Ces gens-là…

Poids de l'histoire pour expliquer « la nature de l'émoi que soulèvent les imprécations arabes » contre Israël. Par comparaison, le Vietnam plongé dans la guerre ne suscite pas la même émotion.
La radio dévidait d'heure en heure ce cordeau Bickford allumé, cette fois, à Akaba et au bout duquel peut éclater un jour la Troisième Guerre mondiale.
Chacun remuait ses pensées, essayant en vain de les fixer ailleurs. « Ils ne savent pas se battre, ces Arabes ou quoi ? dit un jeune homme. C'est ridicule de crier comme ça pour finir par prendre des raclées.
— Ils savent se battre, dit un autre. Mais pas comme ça...
— Comme quoi ?
— Comme ça. Contre des gens organisés, articulés. Ils sont forts, les autres, ils sont très forts...»

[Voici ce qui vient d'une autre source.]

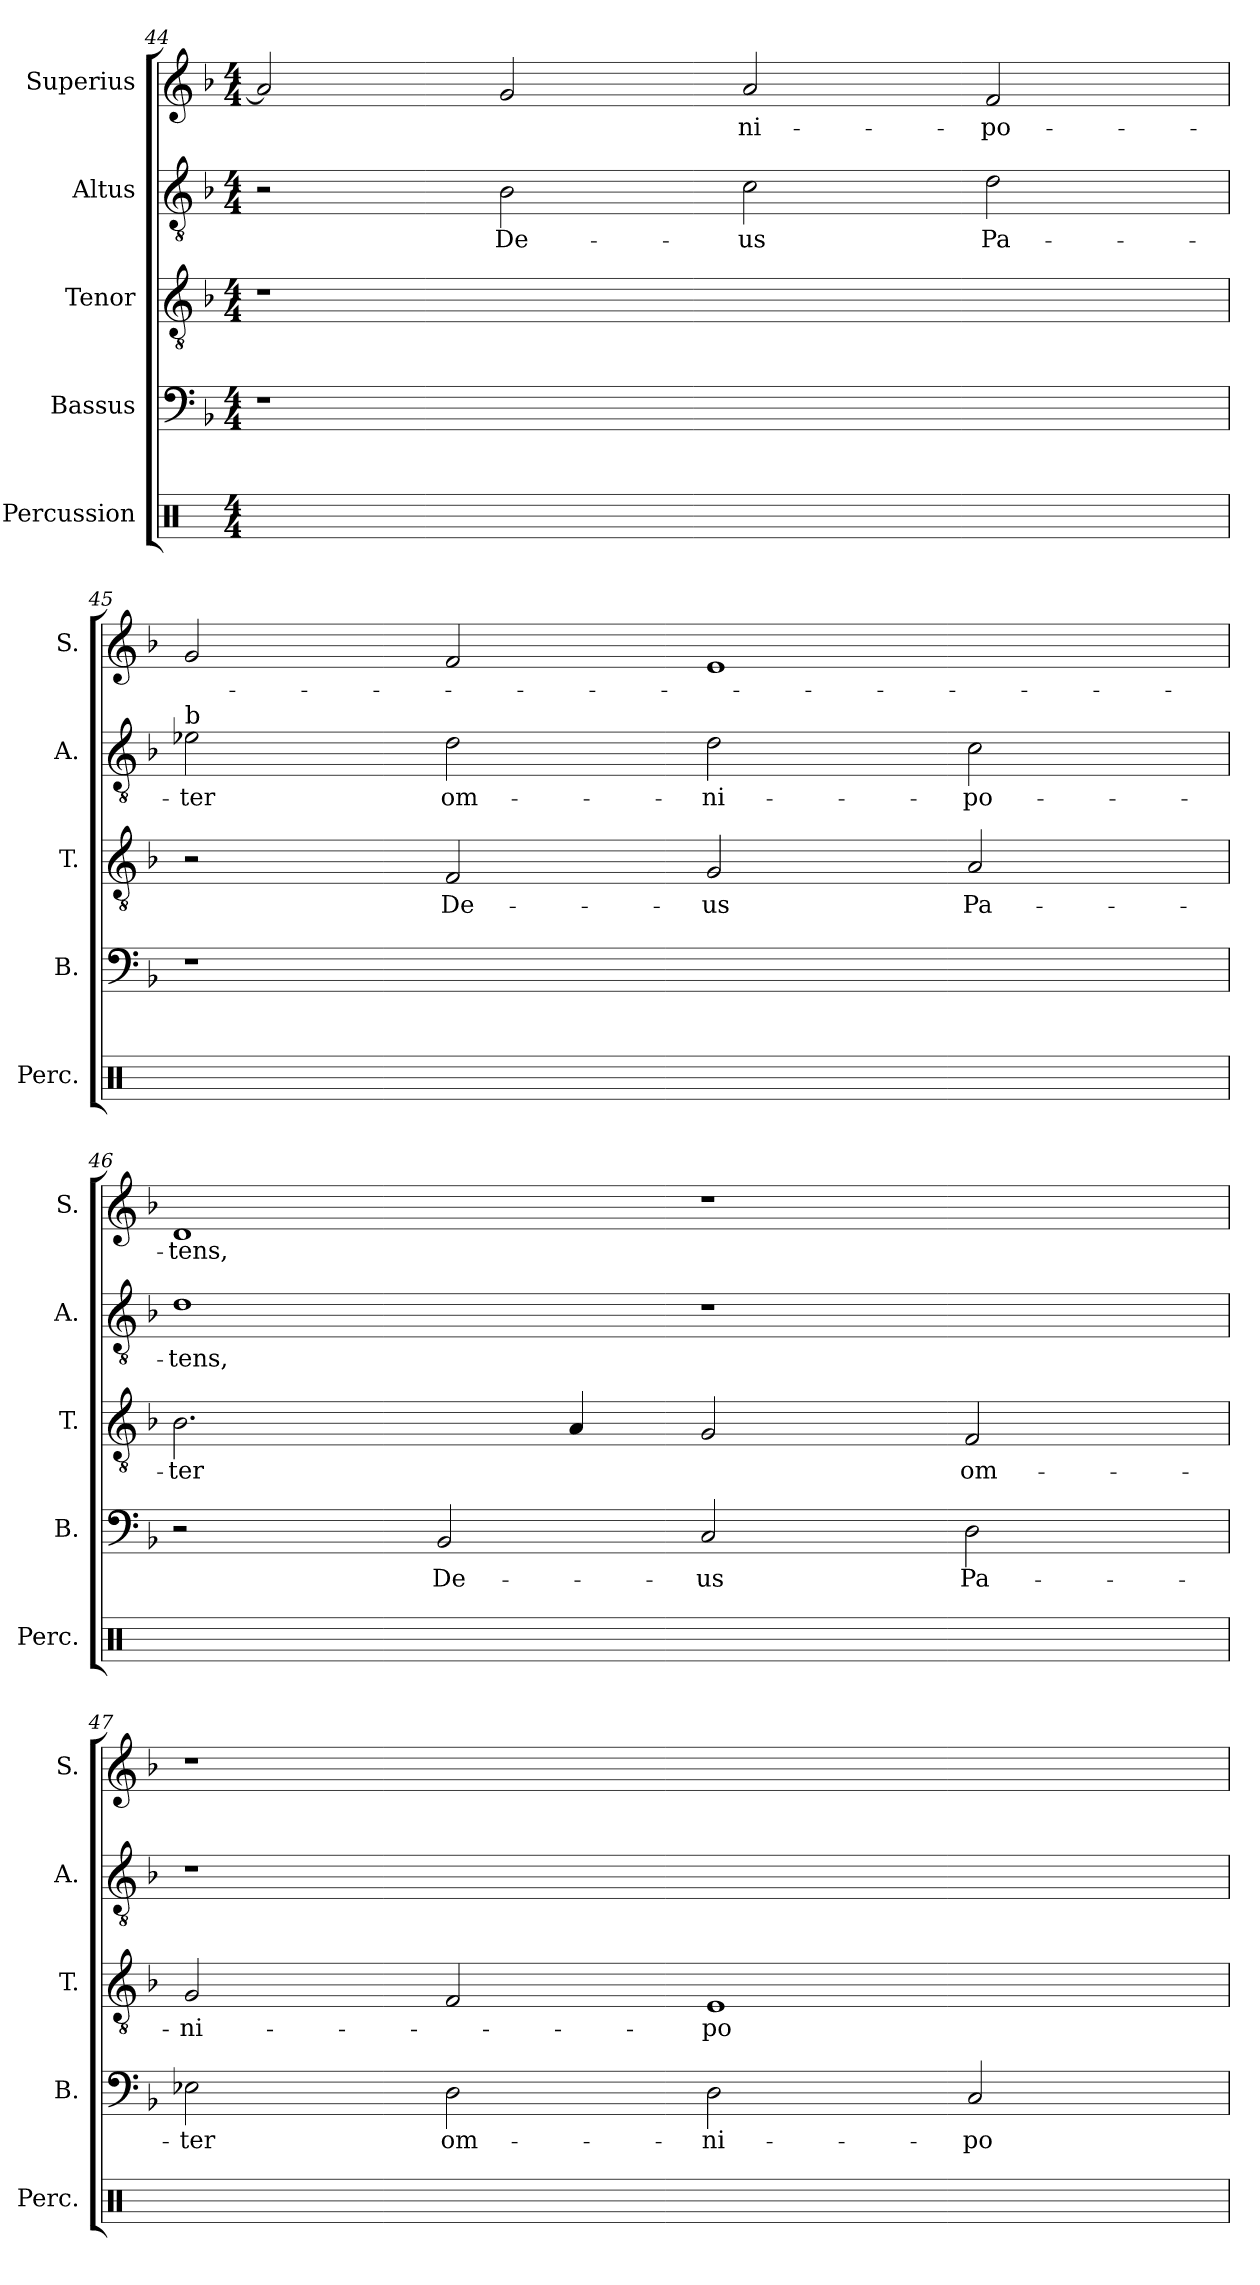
**kern	**kern	**text	**kern	**text	**kern	**text	**kern	**text
*part5	*part4	*part4	*part3	*part3	*part2	*part2	*part1	*part1
*staff5	*staff4	*staff4	*staff3	*staff3	*staff2	*staff2	*staff1	*staff1
*I"Percussion	*I"Bassus	*	*I"Tenor	*	*I"Altus	*	*I"Superius	*
*I'Perc.	*I'B.	*	*I'T.	*	*I'A.	*	*I'S.	*
*clefX	*clefF4	*	*clefGv2	*	*clefGv2	*	*clefG2	*
*	*	*	*ITrd7c12	*	*ITrd7c12	*	*	*
*k[]	*k[b-]	*	*k[b-]	*	*k[b-]	*	*k[b-]	*
*C:	*F:	*	*F:	*	*F:	*	*F:	*
*M4/4	*M4/4	*	*M4/4	*	*M4/4	*	*M4/4	*
=44	=44	=44	=44	=44	=44	=44	=44	=44
!	!LO:N:vis=1	!	!LO:N:vis=1	!	!	!	!	!
16Rei/LLyy	1r	.	1r	.	2r	.	2ai/]	.
16Rei/yy	.	.	.	.	.	.	.	.
16Rei/yy	.	.	.	.	.	.	.	.
16Rei/JJyy	.	.	.	.	.	.	.	.
16Rei/LLyy	.	.	.	.	.	.	.	.
16Rei/yy	.	.	.	.	.	.	.	.
16Rei/yy	.	.	.	.	.	.	.	.
16Rei/JJyy	.	.	.	.	.	.	.	.
!	!	!	!	!	!	!LO:LY:b:color=#000000	!	!
16Rei/LLyy	.	.	.	.	2BB-i\	De-	2gi/	.
16Rei/yy	.	.	.	.	.	.	.	.
16Rei/yy	.	.	.	.	.	.	.	.
16Rei/JJyy	.	.	.	.	.	.	.	.
16Rei/LLyy	.	.	.	.	.	.	.	.
16Rei/yy	.	.	.	.	.	.	.	.
16Rei/yy	.	.	.	.	.	.	.	.
16Rei/JJyy	.	.	.	.	.	.	.	.
!	!	!	!	!	!	!LO:LY:b:color=#000000	!	!
!	!	!	!	!	!	!	!	!LO:LY:b:color=#000000
16Rei/LLyy	1ryy	.	1ryy	.	2Ci\	-us	2ai/	-ni-
16Rei/yy	.	.	.	.	.	.	.	.
16Rei/yy	.	.	.	.	.	.	.	.
16Rei/JJyy	.	.	.	.	.	.	.	.
16Rei/LLyy	.	.	.	.	.	.	.	.
16Rei/yy	.	.	.	.	.	.	.	.
16Rei/yy	.	.	.	.	.	.	.	.
16Rei/JJyy	.	.	.	.	.	.	.	.
!	!	!	!	!	!	!LO:LY:b:color=#000000	!	!
!	!	!	!	!	!	!	!	!LO:LY:b:color=#000000
16Rei/LLyy	.	.	.	.	2Di\	Pa-	2fi/	-po-
16Rei/yy	.	.	.	.	.	.	.	.
16Rei/yy	.	.	.	.	.	.	.	.
16Rei/JJyy	.	.	.	.	.	.	.	.
16Rei/LLyy	.	.	.	.	.	.	.	.
16Rei/yy	.	.	.	.	.	.	.	.
16Rei/yy	.	.	.	.	.	.	.	.
16Rei/JJyy	.	.	.	.	.	.	.	.
=45	=45	=45	=45	=45	=45	=45	=45	=45
!	!LO:N:vis=1	!	!	!	!	!	!	!
!	!	!	!	!	!LO:TX:a:t=b	!	!	!
!	!	!	!	!	!	!LO:LY:b:color=#000000	!	!
16Rei/LLyy	1r	.	2r	.	2E-j\	-ter	2gi/	.
16Rei/yy	.	.	.	.	.	.	.	.
16Rei/yy	.	.	.	.	.	.	.	.
16Rei/JJyy	.	.	.	.	.	.	.	.
16Rei/LLyy	.	.	.	.	.	.	.	.
16Rei/yy	.	.	.	.	.	.	.	.
16Rei/yy	.	.	.	.	.	.	.	.
16Rei/JJyy	.	.	.	.	.	.	.	.
!	!	!	!	!LO:LY:b:color=#000000	!	!	!	!
!	!	!	!	!	!	!LO:LY:b:color=#000000	!	!
16Rei/LLyy	.	.	2FFi/	De-	2Di\	om-	2fi/	.
16Rei/yy	.	.	.	.	.	.	.	.
16Rei/yy	.	.	.	.	.	.	.	.
16Rei/JJyy	.	.	.	.	.	.	.	.
16Rei/LLyy	.	.	.	.	.	.	.	.
16Rei/yy	.	.	.	.	.	.	.	.
16Rei/yy	.	.	.	.	.	.	.	.
16Rei/JJyy	.	.	.	.	.	.	.	.
!	!	!	!	!LO:LY:b:color=#000000	!	!	!	!
!	!	!	!	!	!	!LO:LY:b:color=#000000	!	!
16Rei/LLyy	1ryy	.	2GGi/	-us	2Di\	-ni-	1ei	.
16Rei/yy	.	.	.	.	.	.	.	.
16Rei/yy	.	.	.	.	.	.	.	.
16Rei/JJyy	.	.	.	.	.	.	.	.
16Rei/LLyy	.	.	.	.	.	.	.	.
16Rei/yy	.	.	.	.	.	.	.	.
16Rei/yy	.	.	.	.	.	.	.	.
16Rei/JJyy	.	.	.	.	.	.	.	.
!	!	!	!	!LO:LY:b:color=#000000	!	!	!	!
!	!	!	!	!	!	!LO:LY:b:color=#000000	!	!
16Rei/LLyy	.	.	2AAi/	Pa-	2Ci\	-po-	.	.
16Rei/yy	.	.	.	.	.	.	.	.
16Rei/yy	.	.	.	.	.	.	.	.
16Rei/JJyy	.	.	.	.	.	.	.	.
16Rei/LLyy	.	.	.	.	.	.	.	.
16Rei/yy	.	.	.	.	.	.	.	.
16Rei/yy	.	.	.	.	.	.	.	.
16Rei/JJyy	.	.	.	.	.	.	.	.
=46	=46	=46	=46	=46	=46	=46	=46	=46
!	!	!	!	!LO:LY:b:color=#000000	!	!	!	!
!	!	!	!	!	!	!LO:LY:b:color=#000000	!	!
!	!	!	!	!	!	!	!	!LO:LY:b:color=#000000
16Rei/LLyy	2r	.	2.BB-i\	-ter	1Di	-tens,	1di	-tens,
16Rei/yy	.	.	.	.	.	.	.	.
16Rei/yy	.	.	.	.	.	.	.	.
16Rei/JJyy	.	.	.	.	.	.	.	.
16Rei/LLyy	.	.	.	.	.	.	.	.
16Rei/yy	.	.	.	.	.	.	.	.
16Rei/yy	.	.	.	.	.	.	.	.
16Rei/JJyy	.	.	.	.	.	.	.	.
!	!	!LO:LY:b:color=#000000	!	!	!	!	!	!
16Rei/LLyy	2BB-i/	De-	.	.	.	.	.	.
16Rei/yy	.	.	.	.	.	.	.	.
16Rei/yy	.	.	.	.	.	.	.	.
16Rei/JJyy	.	.	.	.	.	.	.	.
16Rei/LLyy	.	.	4AAi/	.	.	.	.	.
16Rei/yy	.	.	.	.	.	.	.	.
16Rei/yy	.	.	.	.	.	.	.	.
16Rei/JJyy	.	.	.	.	.	.	.	.
!	!	!LO:LY:b:color=#000000	!	!	!	!	!	!
16Rei/LLyy	2Ci/	-us	2GGi/	.	1r	.	1r	.
16Rei/yy	.	.	.	.	.	.	.	.
16Rei/yy	.	.	.	.	.	.	.	.
16Rei/JJyy	.	.	.	.	.	.	.	.
16Rei/LLyy	.	.	.	.	.	.	.	.
16Rei/yy	.	.	.	.	.	.	.	.
16Rei/yy	.	.	.	.	.	.	.	.
16Rei/JJyy	.	.	.	.	.	.	.	.
!	!	!LO:LY:b:color=#000000	!	!	!	!	!	!
!	!	!	!	!LO:LY:b:color=#000000	!	!	!	!
16Rei/LLyy	2Di\	Pa-	2FFi/	om-	.	.	.	.
16Rei/yy	.	.	.	.	.	.	.	.
16Rei/yy	.	.	.	.	.	.	.	.
16Rei/JJyy	.	.	.	.	.	.	.	.
16Rei/LLyy	.	.	.	.	.	.	.	.
16Rei/yy	.	.	.	.	.	.	.	.
16Rei/yy	.	.	.	.	.	.	.	.
16Rei/JJyy	.	.	.	.	.	.	.	.
=47	=47	=47	=47	=47	=47	=47	=47	=47
!	!	!LO:LY:b:color=#000000	!	!	!	!	!	!
!	!	!	!	!LO:LY:b:color=#000000	!LO:N:vis=1	!	!LO:N:vis=1	!
16Rei/LLyy	2E-Xi\	-ter	2GGi/	-ni-	1r	.	1r	.
16Rei/yy	.	.	.	.	.	.	.	.
16Rei/yy	.	.	.	.	.	.	.	.
16Rei/JJyy	.	.	.	.	.	.	.	.
16Rei/LLyy	.	.	.	.	.	.	.	.
16Rei/yy	.	.	.	.	.	.	.	.
16Rei/yy	.	.	.	.	.	.	.	.
16Rei/JJyy	.	.	.	.	.	.	.	.
!	!	!LO:LY:b:color=#000000	!	!	!	!	!	!
16Rei/LLyy	2Di\	om-	2FFi/	.	.	.	.	.
16Rei/yy	.	.	.	.	.	.	.	.
16Rei/yy	.	.	.	.	.	.	.	.
16Rei/JJyy	.	.	.	.	.	.	.	.
16Rei/LLyy	.	.	.	.	.	.	.	.
16Rei/yy	.	.	.	.	.	.	.	.
16Rei/yy	.	.	.	.	.	.	.	.
16Rei/JJyy	.	.	.	.	.	.	.	.
!	!	!LO:LY:b:color=#000000	!	!	!	!	!	!
!	!	!	!	!LO:LY:b:color=#000000	!	!	!	!
16Rei/LLyy	2Di\	-ni-	1EEi	-po-	1ryy	.	1ryy	.
16Rei/yy	.	.	.	.	.	.	.	.
16Rei/yy	.	.	.	.	.	.	.	.
16Rei/JJyy	.	.	.	.	.	.	.	.
16Rei/LLyy	.	.	.	.	.	.	.	.
16Rei/yy	.	.	.	.	.	.	.	.
16Rei/yy	.	.	.	.	.	.	.	.
16Rei/JJyy	.	.	.	.	.	.	.	.
!	!	!LO:LY:b:color=#000000	!	!	!	!	!	!
16Rei/LLyy	2Ci/	-po-	.	.	.	.	.	.
16Rei/yy	.	.	.	.	.	.	.	.
16Rei/yy	.	.	.	.	.	.	.	.
16Rei/JJyy	.	.	.	.	.	.	.	.
16Rei/LLyy	.	.	.	.	.	.	.	.
16Rei/yy	.	.	.	.	.	.	.	.
16Rei/yy	.	.	.	.	.	.	.	.
16Rei/JJyy	.	.	.	.	.	.	.	.
=	=	=	=	=	=	=	=	=
*-	*-	*-	*-	*-	*-	*-	*-	*-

Ainsi, de ce très vieux peuple qui, pendant deux mille ans, a fui la violence et a cru obstinément pouvoir la réduire par la raison, un jeune Français de 18 ans disait maintenant : « Ils sont forts... », comme on le dit d'un peuple guerrier.
Israël peuple guerrier, c'est, en un sens, pathétique. Quelque chose a été construit; autre chose a été atteint, irrémédiablement peut-être. Une sagesse, une opposition passionnée à l'usage de la force.
Les anciens, ceux que l'on rencontre en Israël et qui ont parfois ce regard d'une insoutenable tristesse, continuent de tenir la force pour ce qu'elle est. Mais quand les petits arbres qui sont plantés à Elath chaque fois qu'un enfant vient au monde seront grands, les Israéliens seront-ils indemnes du culte des héros de force et des victoires militaires...
Toujours est-il que, pour les jeunes Français d'aujourd'hui, Israël est une nation comme les autres, un peu plus dure, un peu plus ombrageuse, et dont ils saisissent mal les rapports complexes avec l'Occident.
« Israël, dit encore le jeune homme, ce n'est pas le Vietnam. On ne les laissera pas tomber... »
Et dans ce « on », il y avait toute la confusion que l'angoisse d'un conflit mondial a un instant voilée.
« Ne parle pas du Vietnam, dit l'autre. Ça me rend malade, malade...
— Plus malade qu'Israël ?
— Oui.
— Moi aussi. »
Deux jeunes gens, semblables à beaucoup d'autres — du moins parmi ceux que je connais.
Sans doute est-ce marquer son âge que d'être, au contraire, plus sensibilisé, plus intolérant encore aux armes tournées contre Israël qu'aux bombes qui accablent le Vietnam. Et il faut peut-être oser le dire. La parodie de la jeunesse est toujours indécente. Elle le serait ici plus encore.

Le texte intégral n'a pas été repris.